Demanding constant attention will only lead to attention.
Hi, Eric Heimburg here (quoted in article).
I just wanted to clarify that although I was the producer for Asheron's Call 2, and have been lead engineer/lead designer for other MMO titles, I'm not affiliated with the upcoming Star Trek MMO. I worked on an earlier incarnation of the Star Trek MMO, when it was being made by Perpetual. (They went bankrupt and lost the license.) Somehow wires got crossed in the Wired article, and then they got crossed here, too.
This detail would be irrelevant and not worth mentioning, except that the company making the new Star Trek MMO is also making the superhero MMO "Champions Online" -- a direct competitor to CoH.
So there's been a meme of "he's a shill for the competition!" going on at Wired.com, which makes me sad. I am not a shill for any major MMO company... at the moment.
However, I am hyping my amazing blog at http://www.eldergame.com/ but a link to it always seems to get omitted in the article coverage...
I know the above has become a popular argument to make on Slashdot in any topic, but in COH's case, as someone who's played it from launch, I can tell you that your faith is misplaced. Yes, COH actually has a long history at implementing stuff without thinking, and then being suprised when they discover how it can be (ab)used.
From day zero there had been such "exploits" (read: just doing what the system allowed) as the smoke grenade that could floor the enemy's to-hit, or the Hasten which could end up stacking with itself. Let me explain the latter because it's a case where, yes, 2 minutes and some basic arithmetic could have foretold it.
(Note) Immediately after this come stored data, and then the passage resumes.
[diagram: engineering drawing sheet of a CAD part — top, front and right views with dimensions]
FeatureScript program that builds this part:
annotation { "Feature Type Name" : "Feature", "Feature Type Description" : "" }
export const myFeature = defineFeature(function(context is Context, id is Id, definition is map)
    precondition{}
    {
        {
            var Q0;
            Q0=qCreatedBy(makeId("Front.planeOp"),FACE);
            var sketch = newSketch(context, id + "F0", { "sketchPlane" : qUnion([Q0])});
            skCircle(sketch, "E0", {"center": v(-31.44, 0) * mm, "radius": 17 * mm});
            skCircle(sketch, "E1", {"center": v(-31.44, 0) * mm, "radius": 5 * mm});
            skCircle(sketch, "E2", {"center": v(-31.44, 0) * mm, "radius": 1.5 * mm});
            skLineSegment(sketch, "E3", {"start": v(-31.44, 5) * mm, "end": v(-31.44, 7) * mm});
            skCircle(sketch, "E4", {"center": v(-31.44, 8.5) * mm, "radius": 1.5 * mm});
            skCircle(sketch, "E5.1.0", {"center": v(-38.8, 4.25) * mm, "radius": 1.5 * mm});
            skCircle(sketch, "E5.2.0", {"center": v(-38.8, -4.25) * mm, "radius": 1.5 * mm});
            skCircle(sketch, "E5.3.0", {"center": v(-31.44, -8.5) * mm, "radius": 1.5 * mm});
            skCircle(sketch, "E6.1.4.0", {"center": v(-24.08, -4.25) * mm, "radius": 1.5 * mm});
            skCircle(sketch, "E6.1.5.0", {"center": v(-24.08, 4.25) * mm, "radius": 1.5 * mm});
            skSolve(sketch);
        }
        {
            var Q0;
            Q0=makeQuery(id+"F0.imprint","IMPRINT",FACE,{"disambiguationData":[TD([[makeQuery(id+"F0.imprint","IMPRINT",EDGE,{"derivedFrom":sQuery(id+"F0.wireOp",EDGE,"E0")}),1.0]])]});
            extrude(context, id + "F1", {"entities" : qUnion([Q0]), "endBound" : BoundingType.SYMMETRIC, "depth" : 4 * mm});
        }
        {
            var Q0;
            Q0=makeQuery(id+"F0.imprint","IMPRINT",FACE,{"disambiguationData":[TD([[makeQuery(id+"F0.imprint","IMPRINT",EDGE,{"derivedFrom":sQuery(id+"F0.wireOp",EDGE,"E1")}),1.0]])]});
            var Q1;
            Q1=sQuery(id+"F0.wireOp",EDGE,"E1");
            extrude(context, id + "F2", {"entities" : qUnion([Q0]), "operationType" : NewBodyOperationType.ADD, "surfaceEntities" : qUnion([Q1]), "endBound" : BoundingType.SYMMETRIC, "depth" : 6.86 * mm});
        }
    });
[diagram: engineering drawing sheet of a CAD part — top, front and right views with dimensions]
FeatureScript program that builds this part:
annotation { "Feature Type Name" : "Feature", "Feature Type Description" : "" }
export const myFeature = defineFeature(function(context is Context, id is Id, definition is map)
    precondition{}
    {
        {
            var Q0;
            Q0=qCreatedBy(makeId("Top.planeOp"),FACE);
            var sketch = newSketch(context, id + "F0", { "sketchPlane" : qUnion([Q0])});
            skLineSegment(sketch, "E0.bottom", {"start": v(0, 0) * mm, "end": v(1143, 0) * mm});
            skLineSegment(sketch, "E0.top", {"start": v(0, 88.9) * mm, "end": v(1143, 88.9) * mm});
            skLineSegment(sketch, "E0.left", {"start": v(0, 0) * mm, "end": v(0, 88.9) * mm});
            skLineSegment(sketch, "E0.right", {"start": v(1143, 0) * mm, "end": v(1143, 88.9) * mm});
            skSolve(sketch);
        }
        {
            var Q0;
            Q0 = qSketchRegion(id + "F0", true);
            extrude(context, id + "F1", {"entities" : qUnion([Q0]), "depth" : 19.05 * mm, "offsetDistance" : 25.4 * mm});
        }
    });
"Hasten" was supposed to be a situational power, which for a while made all your attacks recharge much faster. But it wasn't supposed to be permanent. But the darndest thing is: nobody seems to have actually tested what happens when you put six Single-Origin recharge reducers in it, a perfectly valid scenario allowed by the game. In fact, it was possible to make it permanent (recharge time equalled the time its effect stayed up) with only _two_ Single-Origins. Anything more would cause it to recharge faster than it stays up, so you could even have it stack with itself.
Statesman seemed genuinely surprised that this is possible. Nobody did the maths there, and we're talking simple arithmetic and standard "equipment" available at level 22. We're not talking some arcane combination of bonuses or epic equipment being off the chart, but the bog standard stuff bought from the vendor at level 22.
Eventually he agreed to let players have it permanently on, but said that then you'd need a full 6 SOs for that. Something he'd later turn around and present as an exploint in the ED.
The ED itself screwed up power sets like, say, defense because it was an across-the-board change to everyone without any thought about how it affects any particular build, nor any attempt to balance it. It took more than a year to fix the screw-ups introduced by the ED patch.
But to get to the present, just look at some patch notes about architect missions. E.g., one says that now all the melee sets for custom enemies have at least one ranged attack too. Aha. So they launched it without foreseeing that critters with no ranged attack, can be bombed with impunity by anyone who took Hover or Fly? In a game where half the people can fly, nobody foresaw that?
So, you tell me. How come in all their thinking and meetings and all, nobody foresaw something as elementary as that exploit?
Because from where I stand, it looks to me like, yes, sometimes they don't even try.
A polar bear is a cartesian bear after a coordinate transform.